I want to read a csv file in which some column are string of this type: "[1.0, 0.0, -2.3]"
.
So I want to parse this strings as a list of float, to do so I use this code.
import polars as pl
df = pl.scan_csv(
"foo.csv",
).with_columns(
pl.col("^list.*$").str.strip("[ ]").str.split(",").cast(pl.List(pl.Float64)),
).collect()
Some of the strings are empty lists: "[]"
; and when I parse them I get a list like this one: [null]
.
I would like to remove all the rows in which there is a list which contains an empty element.

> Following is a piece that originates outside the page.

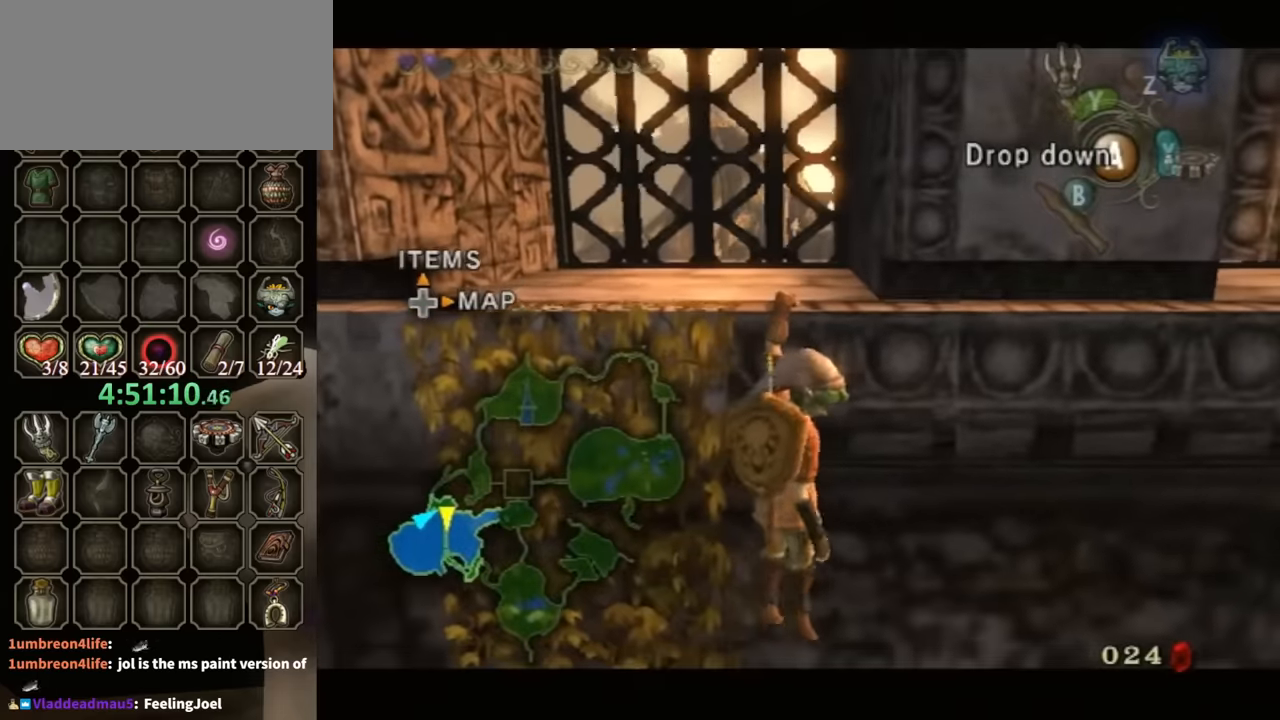
{"buttons": ["L1"], "left_stick": "right", "right_stick": "center", "events": []}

This is the code I tried to use
df.filter(
pl.all_horizontal(
~pl.col("^list.*$").list.contains(None)
)
)
But it gives me this error
InvalidOperationError: `is_in` operation not supported for dtype `list[f64]`
I provide a little example file to test the code yourself:
list1,list2,list3
"[]","[0.0, 1.2]","[3.4]"
"[102, 506]","[12, 5.2]","[2.3]"
"[15]","[0.5, 8.2]","[]"
In this example I would like only the second row to be kept in the DataFrame.
I think you want to replace (or replace_all) the spaces as your current code loses 506
df = pl.read_csv(b"""
list1,list2,list3
"[]","[0.0, 1.2]","[3.4]"
"[102, 506]","[12, 5.2]","[2.3]"
"[15]","[0.5, 8.2]","[]"
""")
If you filter first you can avoid the dtype issue:
(df.filter(pl.all_horizontal(pl.all() != "[]"))
.with_columns(
pl.all().str.replace(" ", "")
.str.strip_chars("[]")
.str.split(",")
.cast(pl.List(pl.Float64))
)
)
shape: (1, 3)
┌────────────────┬─────────────┬───────────┐
│ list1 ┆ list2 ┆ list3 │
│ --- ┆ --- ┆ --- │
│ list[f64] ┆ list[f64] ┆ list[f64] │
╞════════════════╪═════════════╪═══════════╡
│ [102.0, 506.0] ┆ [12.0, 5.2] ┆ [2.3] │
└────────────────┴─────────────┴───────────┘